Steve Bannon didn't think much of Mike Pence as Donald Trump's vice-presidential pick -- to the point that he OK'd Milo Yiannopoulos trolling the homophobic Pence by inviting him to a "big gay party."
Trump announced the choice of Pence as his running mate July 15, 2016, and Bannon, who would become Trump's campaign chair a month later, was quick to express his displeasure, according to emails obtained by BuzzFeed. Bannon was then executive chairman of right-wing website Breitbart, a role he has now returned to after his time with the campaign and as a White House adviser.
Yiannopoulos, a gay conservative who was then Breitbart's tech editor, emailed Bannon and Breitbart editor Alex Marlow that day, saying, "Seems like a bad pick. Should I tweet something ambivalent about him? People are telling me Trump likely didn't want this. ... What's our party line on this?"
Bannon replied, "This is the price we pay for cruzbots and #nevertrump movement. An unfortunate necessity ... very. feel free to do whatever u want. we, as always, will remain above it all."
Two days later, remaining "above it all" included approving the Yiannopoulos column. "I'm cool," Bannon wrote of the piece, to which Yiannopoulos responded, "It's a little mocking but we want to turn the screw."

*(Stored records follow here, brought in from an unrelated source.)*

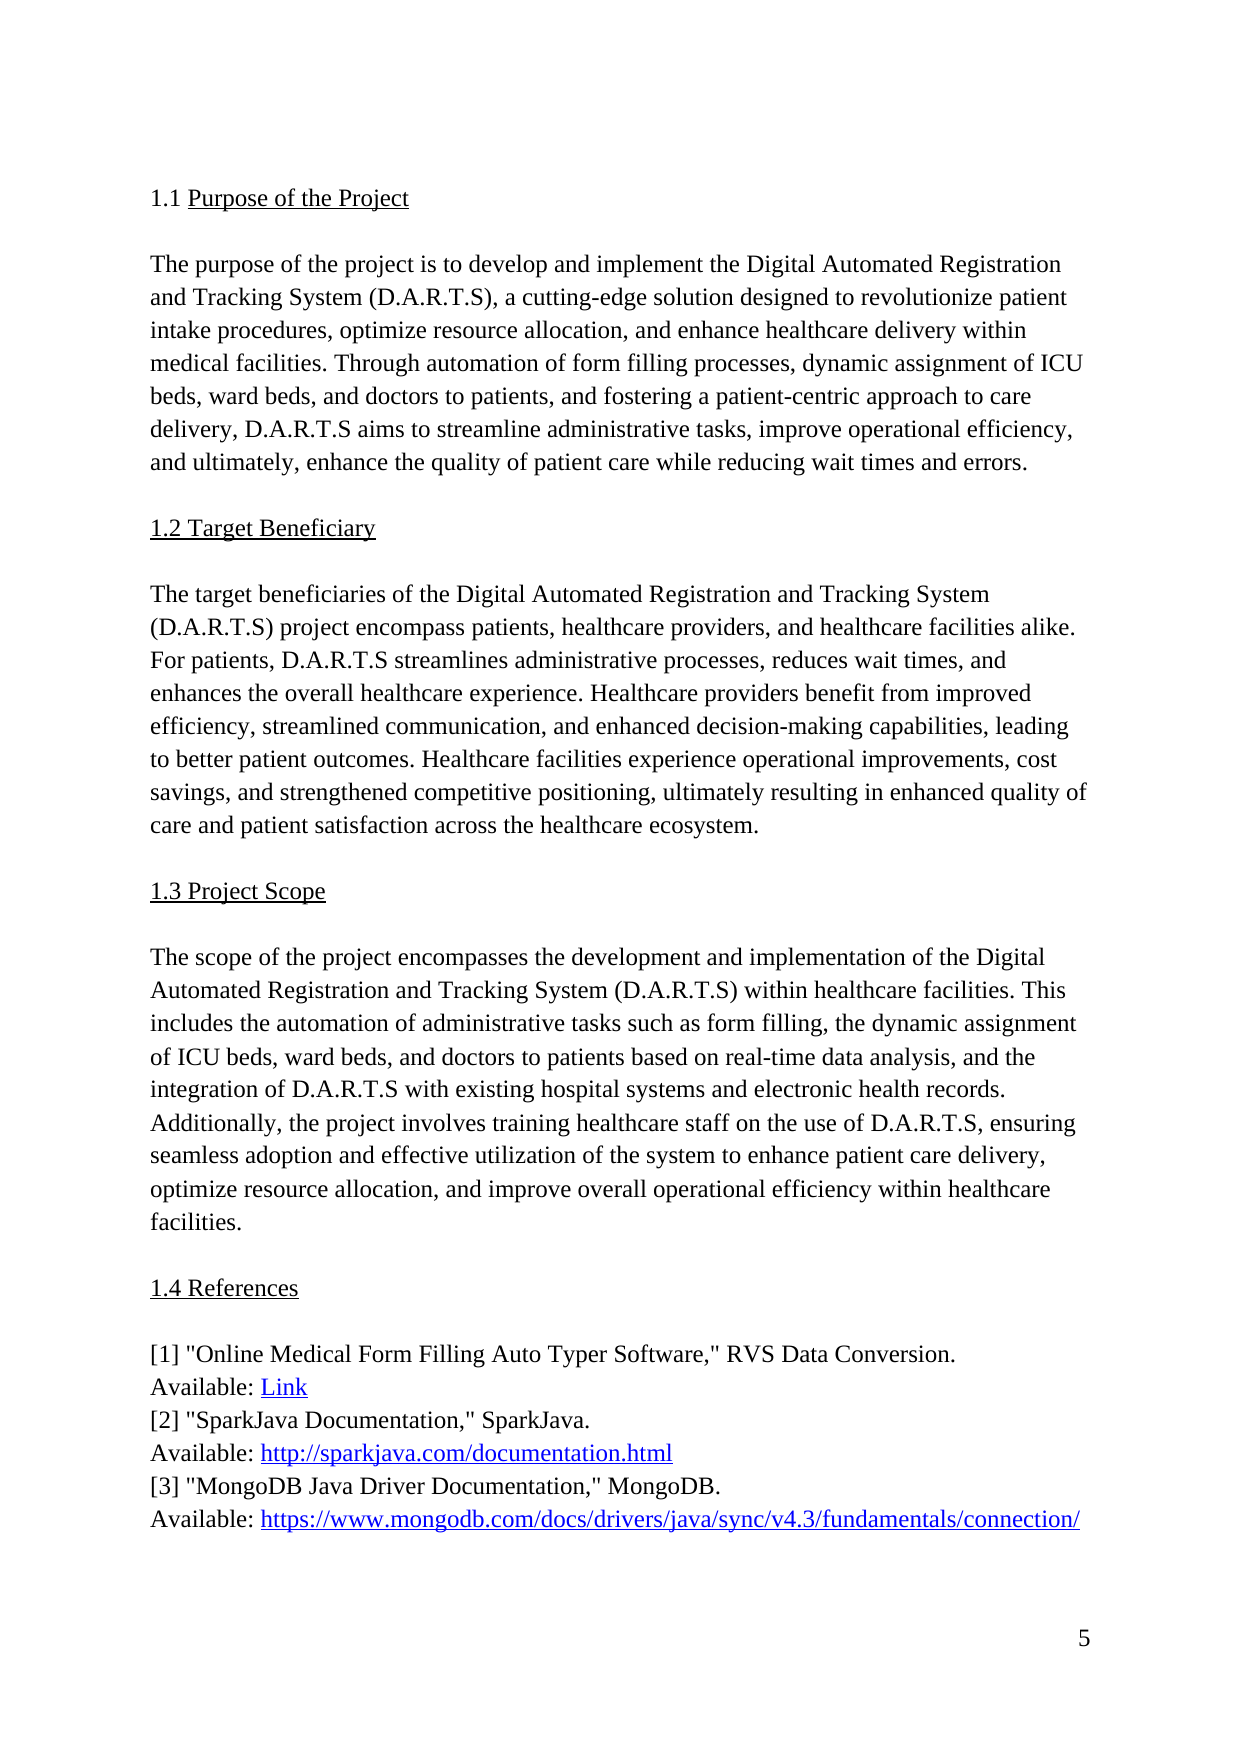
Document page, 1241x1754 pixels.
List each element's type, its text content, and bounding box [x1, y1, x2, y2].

text 1.4 References [150, 1273, 1090, 1301]
text Available: Link [150, 1372, 1090, 1401]
text 1.2 Target Beneficiary [150, 513, 1090, 542]
text Available: http://sparkjava.com/documentation.html [150, 1438, 1090, 1467]
text [3] "MongoDB Java Driver Documentation," MongoDB. [150, 1471, 1090, 1499]
text [2] "SparkJava Documentation," SparkJava. [150, 1405, 1090, 1433]
text 1.3 Project Scope [150, 876, 1090, 905]
text Available: https://www.mongodb.com/docs/drivers/java/sync/v4.3/fundamentals/connection/ [150, 1504, 1090, 1533]
text The scope of the project encompasses the development and implementation of the Digital Automated Registration and Tracking System (D.A.R.T.S) within healthcare facilities. This includes the automation of administrative tasks such as form filling, the dynamic assignment of ICU beds, ward beds, and doctors to patients based on real-time data analysis, and the integration of D.A.R.T.S with existing hospital systems and electronic health records. Additionally, the project involves training healthcare staff on the use of D.A.R.T.S, ensuring seamless adoption and effective utilization of the system to enhance patient care delivery, optimize resource allocation, and improve overall operational efficiency within healthcare facilities. [150, 942, 1090, 1235]
text The target beneficiaries of the Digital Automated Registration and Tracking System (D.A.R.T.S) project encompass patients, healthcare providers, and healthcare facilities alike. For patients, D.A.R.T.S streamlines administrative processes, reduces wait times, and enhances the overall healthcare experience. Healthcare providers benefit from improved efficiency, streamlined communication, and enhanced decision-making capabilities, leading to better patient outcomes. Healthcare facilities experience operational improvements, cost savings, and strengthened competitive positioning, ultimately resulting in enhanced quality of care and patient satisfaction across the healthcare ecosystem. [150, 579, 1090, 839]
list Purpose of the Project [150, 183, 1090, 212]
text [1] "Online Medical Form Filling Auto Typer Software," RVS Data Conversion. [150, 1339, 1090, 1367]
text The purpose of the project is to develop and implement the Digital Automated Registration and Tracking System (D.A.R.T.S), a cutting-edge solution designed to revolutionize patient intake procedures, optimize resource allocation, and enhance healthcare delivery within medical facilities. Through automation of form filling processes, dynamic assignment of ICU beds, ward beds, and doctors to patients, and fostering a patient-centric approach to care delivery, D.A.R.T.S aims to streamline administrative tasks, improve operational efficiency, and ultimately, enhance the quality of patient care while reducing wait times and errors. [150, 249, 1090, 476]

"Gays on the right and those on the fence (minds out of the gutter, please!) are distressed by Pence's stance on gay rights," Yiannopoulos wrote in the column. "He has opposed same-sex marriage, gays in the military, and of course is most well known for the kerfuffle over Indiana's Religious Freedom Restoration Act. Ironically, I agree with all of those positions to varying degrees, but I recognize that these and similar positions he's held make gays question a Trump-Pence ticket's commitment to them."

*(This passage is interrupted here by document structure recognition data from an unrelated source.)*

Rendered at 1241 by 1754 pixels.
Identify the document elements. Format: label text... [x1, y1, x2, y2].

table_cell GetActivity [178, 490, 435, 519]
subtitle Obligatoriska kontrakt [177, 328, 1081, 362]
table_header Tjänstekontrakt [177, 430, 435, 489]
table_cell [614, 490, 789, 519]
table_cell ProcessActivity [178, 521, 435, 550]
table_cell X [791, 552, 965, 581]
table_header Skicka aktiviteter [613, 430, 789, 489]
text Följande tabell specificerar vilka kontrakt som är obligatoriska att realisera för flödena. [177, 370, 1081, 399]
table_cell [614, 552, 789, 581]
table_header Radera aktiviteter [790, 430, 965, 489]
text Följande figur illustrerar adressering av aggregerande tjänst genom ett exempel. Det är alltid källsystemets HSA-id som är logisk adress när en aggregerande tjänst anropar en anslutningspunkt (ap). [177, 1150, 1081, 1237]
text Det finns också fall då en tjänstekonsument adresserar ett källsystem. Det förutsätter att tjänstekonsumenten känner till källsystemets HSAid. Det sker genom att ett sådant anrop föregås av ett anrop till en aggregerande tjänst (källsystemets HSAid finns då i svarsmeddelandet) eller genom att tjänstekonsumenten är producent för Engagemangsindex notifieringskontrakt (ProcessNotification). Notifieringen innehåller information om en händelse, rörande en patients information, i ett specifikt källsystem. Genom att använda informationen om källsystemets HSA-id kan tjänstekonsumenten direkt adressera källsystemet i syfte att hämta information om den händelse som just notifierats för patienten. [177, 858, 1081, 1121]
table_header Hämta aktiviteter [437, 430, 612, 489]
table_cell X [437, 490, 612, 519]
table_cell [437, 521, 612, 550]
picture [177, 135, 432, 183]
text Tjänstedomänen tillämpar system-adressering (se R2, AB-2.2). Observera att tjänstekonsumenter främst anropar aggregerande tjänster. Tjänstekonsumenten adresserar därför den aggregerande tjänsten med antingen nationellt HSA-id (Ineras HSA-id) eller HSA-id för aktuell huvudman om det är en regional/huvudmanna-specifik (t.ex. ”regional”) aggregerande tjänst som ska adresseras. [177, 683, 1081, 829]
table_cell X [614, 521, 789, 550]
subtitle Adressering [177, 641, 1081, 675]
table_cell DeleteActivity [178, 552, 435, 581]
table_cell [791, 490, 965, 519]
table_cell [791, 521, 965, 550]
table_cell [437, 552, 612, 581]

He went on to issue an invitation to a party where Pence could "learn what makes LGBT conservatives a vibrant and fabulous branch of the big-tent coalition that Daddy Trump is building."
Yiannopoulos peppered the column with anti-Muslim statements and complimented Pence as resembling "an older Anderson Cooper who isn't a vain shill for the globalist agenda."

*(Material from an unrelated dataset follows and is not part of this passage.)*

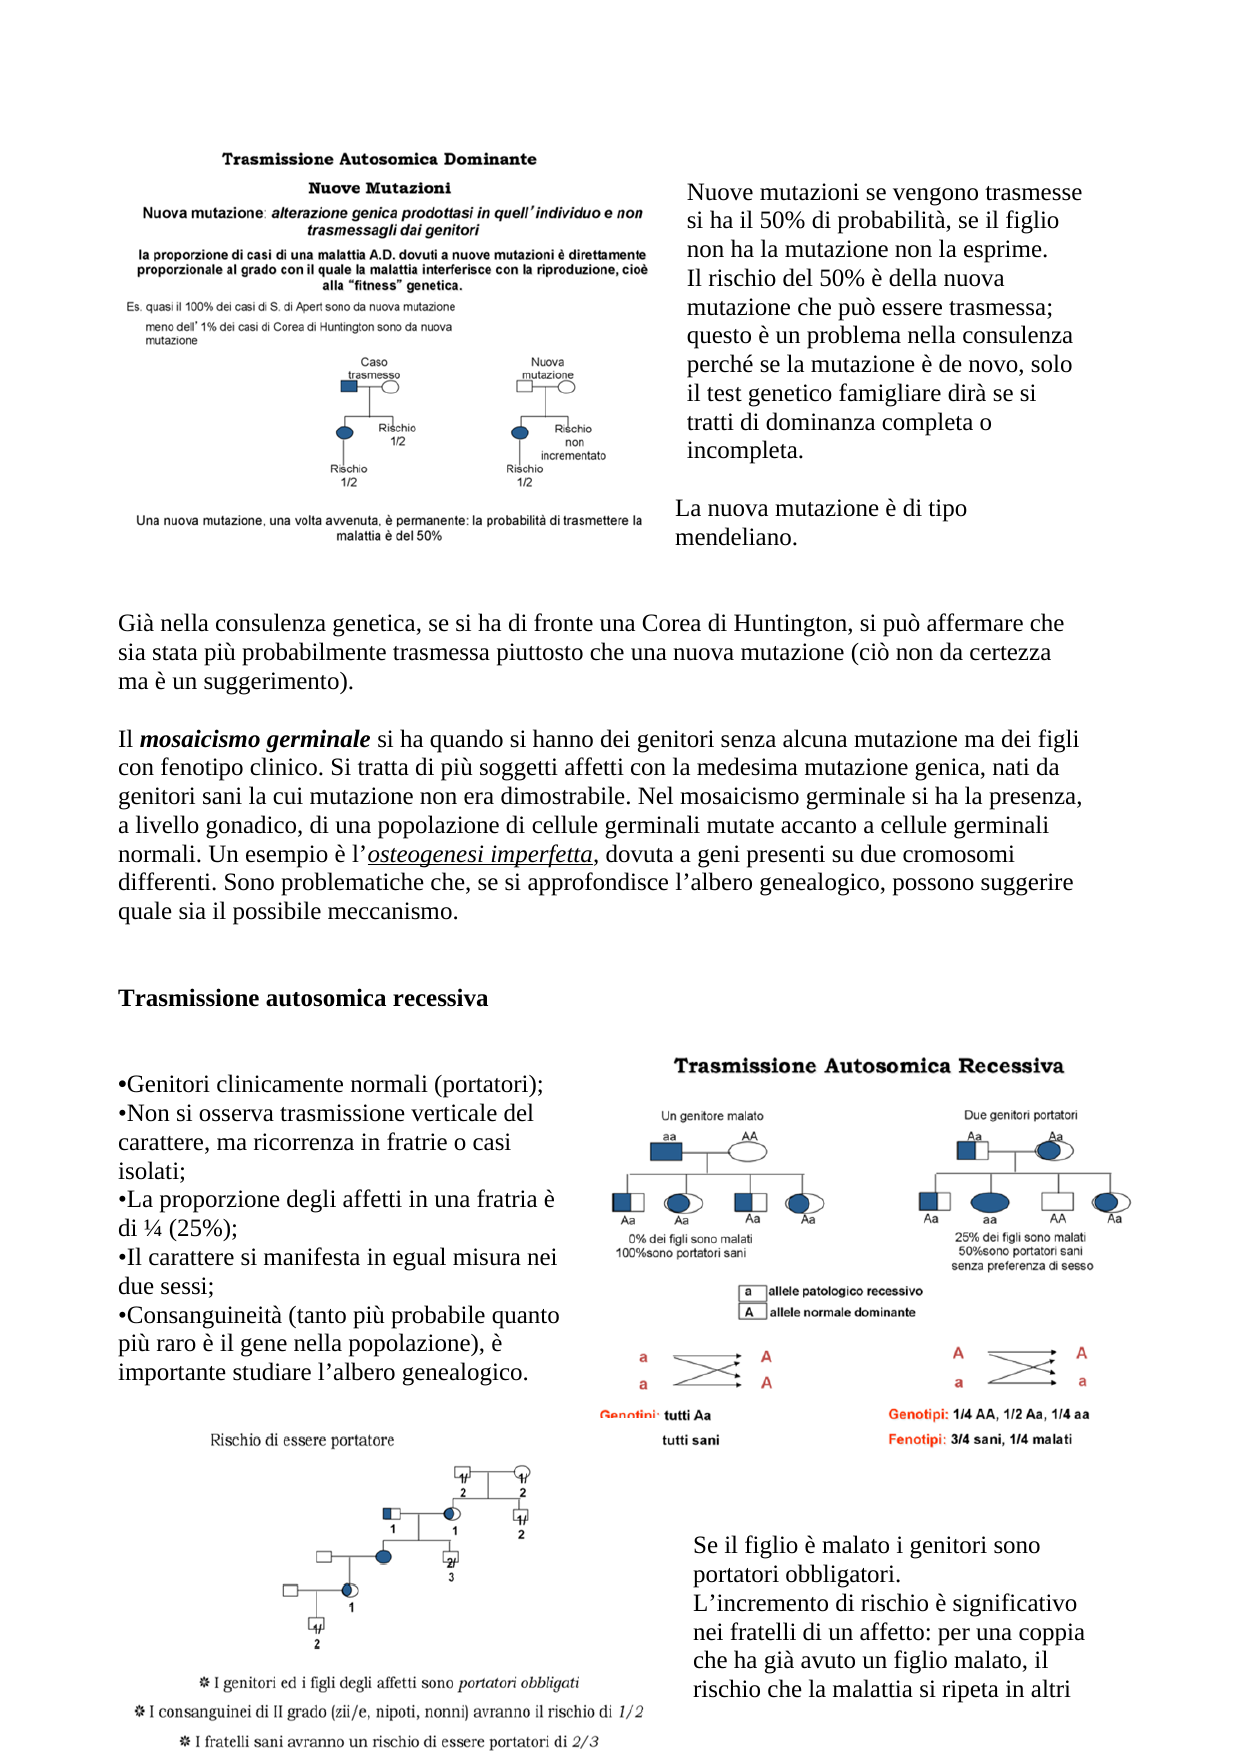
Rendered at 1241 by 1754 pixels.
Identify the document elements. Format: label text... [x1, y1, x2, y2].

Pence's long anti-LGBT record as a congressman from Indiana and governor of the state wasn't actually at the heart of the Breitbart folks' objections to him. The site doesn't engage in as much antigay rhetoric as some right-wing media outlets, although it often publishes anti-transgender articles. The problem for Bannon and his ilk was more that Pence has been and remains a part of the Republican mainstream, the "swamp" that Trump was supposedly going to drain.
Pence "often is deployed as the administration's ambassador to the GOP establishment: He headlines traditional party fundraisers and has been a key negotiator between Trump and Congress," the BuzzFeed article notes.
BuzzFeed sought comment from both Bannon and Pence for the story; Bannon did not respond, and a spokesperson for Pence declined comment.